Putin Regime Revives Early Soviet Practice of Seizing Art in Private Hands

Paul Goble

            Staunton, August 6 – At the dawn of the Bolshevik era, the Cheka routinely seized art held in private hands and either transferred it to state institutions or sold it for the benefit of the Soviet state. Now, under Vladimir Putin, the FSB is doing the same thing, further compromising private ownership and giving the powers even greater control over Russia’s heritage.

            The most recent case took place two weeks ago in Tyumen when FSB officers, accompanying the local museum director, seized art belonging to private individuals and transferred it to the museum, Znak journalist Olga Balyuk reports (znak.com/2021-08-05/kak_muzei_s_pomochyu_silovikov_zabirayut_u_chastnyh_vladelcev_cennye_kartiny_i_eksponaty).

            “Such cases, when state museums or the siloviki try to get in their hands exponents of private collections, have been occurring in Russia” since Putin came to power, Balyuk continues, detailing cases in 2002 and 2003 in particular. And despite the efforts of the owners to recover their property, the courts have not taken action to defend them.
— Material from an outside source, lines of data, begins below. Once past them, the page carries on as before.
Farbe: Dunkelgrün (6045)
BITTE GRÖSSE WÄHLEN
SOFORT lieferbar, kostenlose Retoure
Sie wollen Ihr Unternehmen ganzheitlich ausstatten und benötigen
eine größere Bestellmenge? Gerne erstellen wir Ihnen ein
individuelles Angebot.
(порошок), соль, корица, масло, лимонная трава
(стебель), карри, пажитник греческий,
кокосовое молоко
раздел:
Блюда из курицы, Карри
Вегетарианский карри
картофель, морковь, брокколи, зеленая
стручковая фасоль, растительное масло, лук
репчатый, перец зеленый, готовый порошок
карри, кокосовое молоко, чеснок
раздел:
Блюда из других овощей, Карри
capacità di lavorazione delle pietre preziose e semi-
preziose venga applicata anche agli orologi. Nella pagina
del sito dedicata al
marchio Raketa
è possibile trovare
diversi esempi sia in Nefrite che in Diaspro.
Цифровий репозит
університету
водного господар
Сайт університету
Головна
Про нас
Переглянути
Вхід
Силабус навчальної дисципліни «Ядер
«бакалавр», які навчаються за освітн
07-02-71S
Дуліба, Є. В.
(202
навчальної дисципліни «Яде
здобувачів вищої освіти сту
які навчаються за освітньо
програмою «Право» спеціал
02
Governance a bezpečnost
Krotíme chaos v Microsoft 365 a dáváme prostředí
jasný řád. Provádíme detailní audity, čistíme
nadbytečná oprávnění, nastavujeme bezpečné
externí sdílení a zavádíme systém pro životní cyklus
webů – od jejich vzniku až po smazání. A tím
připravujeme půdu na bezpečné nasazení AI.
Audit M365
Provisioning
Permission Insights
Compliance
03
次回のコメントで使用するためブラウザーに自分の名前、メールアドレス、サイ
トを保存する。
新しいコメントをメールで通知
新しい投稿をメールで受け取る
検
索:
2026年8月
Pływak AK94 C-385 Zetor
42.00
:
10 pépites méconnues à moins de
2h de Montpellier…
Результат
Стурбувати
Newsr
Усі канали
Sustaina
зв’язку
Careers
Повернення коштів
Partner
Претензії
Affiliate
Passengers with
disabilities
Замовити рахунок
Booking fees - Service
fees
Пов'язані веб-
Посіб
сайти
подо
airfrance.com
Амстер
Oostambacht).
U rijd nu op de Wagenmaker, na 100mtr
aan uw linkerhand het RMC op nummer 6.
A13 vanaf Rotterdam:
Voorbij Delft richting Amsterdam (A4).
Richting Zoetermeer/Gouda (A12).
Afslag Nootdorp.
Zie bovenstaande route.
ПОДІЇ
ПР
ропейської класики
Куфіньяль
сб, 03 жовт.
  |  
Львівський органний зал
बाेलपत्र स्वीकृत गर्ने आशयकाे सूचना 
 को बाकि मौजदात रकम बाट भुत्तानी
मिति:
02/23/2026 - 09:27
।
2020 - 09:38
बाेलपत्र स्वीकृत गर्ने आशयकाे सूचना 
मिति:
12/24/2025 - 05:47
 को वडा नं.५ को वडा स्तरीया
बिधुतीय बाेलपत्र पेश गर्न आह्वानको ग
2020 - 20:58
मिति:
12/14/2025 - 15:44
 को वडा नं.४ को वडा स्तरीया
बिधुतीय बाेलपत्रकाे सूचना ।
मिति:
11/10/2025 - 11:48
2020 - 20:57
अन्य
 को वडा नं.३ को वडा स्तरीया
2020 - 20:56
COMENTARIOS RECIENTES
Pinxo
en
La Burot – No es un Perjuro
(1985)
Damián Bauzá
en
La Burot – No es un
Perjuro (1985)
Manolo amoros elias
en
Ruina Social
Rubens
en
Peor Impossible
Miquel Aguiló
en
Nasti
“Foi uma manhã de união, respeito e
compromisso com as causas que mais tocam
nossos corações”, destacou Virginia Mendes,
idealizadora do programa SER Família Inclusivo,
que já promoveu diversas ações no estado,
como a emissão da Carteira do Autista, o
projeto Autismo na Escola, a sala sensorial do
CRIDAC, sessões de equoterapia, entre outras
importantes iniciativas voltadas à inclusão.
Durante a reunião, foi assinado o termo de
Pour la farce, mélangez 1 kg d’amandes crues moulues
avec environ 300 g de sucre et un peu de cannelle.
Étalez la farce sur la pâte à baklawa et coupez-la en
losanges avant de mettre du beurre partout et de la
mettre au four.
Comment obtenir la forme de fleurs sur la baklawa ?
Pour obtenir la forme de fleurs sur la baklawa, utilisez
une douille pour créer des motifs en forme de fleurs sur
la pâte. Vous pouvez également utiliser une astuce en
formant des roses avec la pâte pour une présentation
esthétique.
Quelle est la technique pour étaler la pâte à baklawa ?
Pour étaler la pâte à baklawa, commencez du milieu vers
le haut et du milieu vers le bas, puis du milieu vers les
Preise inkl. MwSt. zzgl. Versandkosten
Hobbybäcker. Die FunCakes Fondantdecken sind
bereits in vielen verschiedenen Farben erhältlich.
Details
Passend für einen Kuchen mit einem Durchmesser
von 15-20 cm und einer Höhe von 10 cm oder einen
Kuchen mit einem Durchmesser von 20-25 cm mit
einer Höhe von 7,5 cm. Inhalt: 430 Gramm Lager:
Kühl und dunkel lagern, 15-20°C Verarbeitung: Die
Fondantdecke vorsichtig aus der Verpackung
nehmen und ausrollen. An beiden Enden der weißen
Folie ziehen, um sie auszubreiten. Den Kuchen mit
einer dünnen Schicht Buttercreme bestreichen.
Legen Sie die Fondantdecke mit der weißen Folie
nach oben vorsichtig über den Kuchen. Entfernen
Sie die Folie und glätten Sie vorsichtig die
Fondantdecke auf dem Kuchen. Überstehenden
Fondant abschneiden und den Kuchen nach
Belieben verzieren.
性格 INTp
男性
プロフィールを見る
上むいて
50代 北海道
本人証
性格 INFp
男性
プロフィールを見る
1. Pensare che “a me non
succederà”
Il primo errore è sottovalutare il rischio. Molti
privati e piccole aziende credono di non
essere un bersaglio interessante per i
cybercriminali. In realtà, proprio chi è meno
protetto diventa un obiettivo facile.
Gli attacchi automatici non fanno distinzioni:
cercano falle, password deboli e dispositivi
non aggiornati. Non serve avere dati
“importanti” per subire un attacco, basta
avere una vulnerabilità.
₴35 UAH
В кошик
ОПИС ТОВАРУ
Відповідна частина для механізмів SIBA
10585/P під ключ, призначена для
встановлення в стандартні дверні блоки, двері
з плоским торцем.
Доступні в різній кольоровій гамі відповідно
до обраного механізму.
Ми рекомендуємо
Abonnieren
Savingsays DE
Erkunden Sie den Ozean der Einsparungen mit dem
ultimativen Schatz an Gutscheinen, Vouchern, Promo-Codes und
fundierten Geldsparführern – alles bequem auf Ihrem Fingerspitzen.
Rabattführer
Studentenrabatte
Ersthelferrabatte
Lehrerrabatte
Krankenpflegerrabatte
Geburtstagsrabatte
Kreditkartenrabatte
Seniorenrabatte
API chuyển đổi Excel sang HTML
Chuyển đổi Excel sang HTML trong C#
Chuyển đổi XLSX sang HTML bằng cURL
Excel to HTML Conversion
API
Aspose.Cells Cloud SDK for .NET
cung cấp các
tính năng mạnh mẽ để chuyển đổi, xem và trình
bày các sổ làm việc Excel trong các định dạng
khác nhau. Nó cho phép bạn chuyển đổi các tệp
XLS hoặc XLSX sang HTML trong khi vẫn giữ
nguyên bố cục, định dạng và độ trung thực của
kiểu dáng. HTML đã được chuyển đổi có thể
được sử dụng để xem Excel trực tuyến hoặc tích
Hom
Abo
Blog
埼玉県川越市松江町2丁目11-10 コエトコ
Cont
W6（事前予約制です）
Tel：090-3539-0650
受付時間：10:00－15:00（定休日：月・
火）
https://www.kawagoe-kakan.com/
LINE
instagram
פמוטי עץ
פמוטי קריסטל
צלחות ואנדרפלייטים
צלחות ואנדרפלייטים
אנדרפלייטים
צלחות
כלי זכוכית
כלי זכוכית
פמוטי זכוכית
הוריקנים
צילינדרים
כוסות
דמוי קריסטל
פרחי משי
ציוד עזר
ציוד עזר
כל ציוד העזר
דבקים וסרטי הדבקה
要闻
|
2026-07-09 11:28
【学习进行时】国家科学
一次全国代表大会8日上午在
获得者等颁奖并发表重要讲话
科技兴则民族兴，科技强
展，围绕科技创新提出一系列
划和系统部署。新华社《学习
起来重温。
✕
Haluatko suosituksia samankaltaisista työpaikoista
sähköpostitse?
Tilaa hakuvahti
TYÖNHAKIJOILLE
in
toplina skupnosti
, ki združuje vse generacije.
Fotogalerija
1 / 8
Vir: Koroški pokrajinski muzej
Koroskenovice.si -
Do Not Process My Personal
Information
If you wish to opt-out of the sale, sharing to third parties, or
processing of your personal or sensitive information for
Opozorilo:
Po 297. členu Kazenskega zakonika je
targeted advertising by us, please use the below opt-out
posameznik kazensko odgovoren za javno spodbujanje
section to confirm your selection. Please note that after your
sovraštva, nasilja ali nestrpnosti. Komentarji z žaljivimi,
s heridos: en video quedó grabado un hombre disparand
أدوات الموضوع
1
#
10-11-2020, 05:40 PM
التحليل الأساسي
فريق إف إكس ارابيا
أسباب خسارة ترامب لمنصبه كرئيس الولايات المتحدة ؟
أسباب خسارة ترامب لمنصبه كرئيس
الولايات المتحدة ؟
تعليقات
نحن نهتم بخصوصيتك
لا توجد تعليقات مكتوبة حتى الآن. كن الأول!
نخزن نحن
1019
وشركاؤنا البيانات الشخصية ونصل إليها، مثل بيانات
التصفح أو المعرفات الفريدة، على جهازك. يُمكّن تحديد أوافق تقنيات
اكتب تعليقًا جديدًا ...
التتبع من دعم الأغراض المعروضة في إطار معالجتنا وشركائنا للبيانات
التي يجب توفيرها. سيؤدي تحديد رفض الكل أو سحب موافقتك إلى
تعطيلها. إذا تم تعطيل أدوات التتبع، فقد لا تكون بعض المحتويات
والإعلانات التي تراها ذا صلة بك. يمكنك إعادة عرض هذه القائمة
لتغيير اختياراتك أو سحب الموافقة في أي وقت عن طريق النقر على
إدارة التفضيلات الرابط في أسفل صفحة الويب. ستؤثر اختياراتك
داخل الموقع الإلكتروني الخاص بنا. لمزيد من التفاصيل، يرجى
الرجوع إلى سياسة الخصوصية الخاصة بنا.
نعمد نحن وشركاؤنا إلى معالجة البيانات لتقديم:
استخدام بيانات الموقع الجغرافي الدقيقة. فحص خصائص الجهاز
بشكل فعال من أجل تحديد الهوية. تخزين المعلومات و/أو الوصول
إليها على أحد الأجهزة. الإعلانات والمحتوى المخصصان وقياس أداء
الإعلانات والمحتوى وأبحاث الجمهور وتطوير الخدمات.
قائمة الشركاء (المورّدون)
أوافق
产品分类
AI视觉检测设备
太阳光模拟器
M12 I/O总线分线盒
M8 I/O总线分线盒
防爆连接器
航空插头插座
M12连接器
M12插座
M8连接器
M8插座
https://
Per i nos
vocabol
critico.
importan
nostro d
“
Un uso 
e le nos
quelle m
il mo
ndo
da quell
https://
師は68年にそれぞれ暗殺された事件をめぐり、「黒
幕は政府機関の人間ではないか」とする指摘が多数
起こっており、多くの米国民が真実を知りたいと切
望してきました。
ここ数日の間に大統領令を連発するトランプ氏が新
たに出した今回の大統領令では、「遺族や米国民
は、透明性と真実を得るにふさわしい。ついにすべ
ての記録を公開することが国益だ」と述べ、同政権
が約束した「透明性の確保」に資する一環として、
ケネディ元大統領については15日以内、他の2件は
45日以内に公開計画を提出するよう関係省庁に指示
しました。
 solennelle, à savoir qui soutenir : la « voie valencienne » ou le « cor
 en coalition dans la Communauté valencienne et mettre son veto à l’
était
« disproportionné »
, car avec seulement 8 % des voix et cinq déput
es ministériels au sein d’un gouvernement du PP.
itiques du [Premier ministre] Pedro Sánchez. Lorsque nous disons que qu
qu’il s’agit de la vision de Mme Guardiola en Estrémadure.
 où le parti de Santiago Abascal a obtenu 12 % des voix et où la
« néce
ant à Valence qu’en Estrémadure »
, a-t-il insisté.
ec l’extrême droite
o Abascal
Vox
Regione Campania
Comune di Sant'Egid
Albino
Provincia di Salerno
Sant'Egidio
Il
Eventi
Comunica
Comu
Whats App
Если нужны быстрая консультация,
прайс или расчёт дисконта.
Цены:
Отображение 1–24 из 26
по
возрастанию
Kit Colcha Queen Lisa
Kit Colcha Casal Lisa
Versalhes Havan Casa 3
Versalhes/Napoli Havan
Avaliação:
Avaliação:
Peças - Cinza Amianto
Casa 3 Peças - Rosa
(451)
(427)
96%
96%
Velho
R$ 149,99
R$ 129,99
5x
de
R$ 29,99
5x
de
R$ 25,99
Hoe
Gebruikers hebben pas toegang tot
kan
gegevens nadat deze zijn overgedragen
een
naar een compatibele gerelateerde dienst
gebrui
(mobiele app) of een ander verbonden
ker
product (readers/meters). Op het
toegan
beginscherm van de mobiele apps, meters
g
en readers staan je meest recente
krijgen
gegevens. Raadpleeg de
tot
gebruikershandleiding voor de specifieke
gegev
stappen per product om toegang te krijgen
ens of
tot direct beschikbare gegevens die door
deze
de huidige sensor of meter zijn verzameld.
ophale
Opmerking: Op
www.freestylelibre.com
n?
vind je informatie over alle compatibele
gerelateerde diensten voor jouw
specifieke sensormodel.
            The FSB has insisted in each case that it has the right to do so because its officers say the nominal owners had acquired the art illegally, although court cases show that those who had acquired the art in question had done so in a completely legitimate fashion and should be allowed to retain it.

            While these cases have been wending their way through the courts, the museums have not displayed the art because its provenance is under question. But this year, they are displaying new confidence that they will never have to return the art they and the FSB have seized and are displaying it publicly.

            Some of the art in question, Balyuk reports, consists of Russian productions that ended up abroad as a result of the first emigration in the 1920s. Others includes classic paintings. And still others popular and numismatic art produced in Russia.  But possession of such things in Russia today is no longer a guarantee that one will be allowed to keep it.

            While many may argue that national treasures should be on public view rather than closely held in private collections, this program of seizures has two consequences that should not be ignored. On the one hand, it will give the Russian state even more power to define what is included and what is not in the national patrimony by giving it the power to decide what it shown or even kept.

            And on the other, it will further erode the progress Russia made in the 1990s toward the establishment of the right of people to own things for their own use, restoring the tsarist and Soviet idea that no one really owns anything except by permission of the powers that be.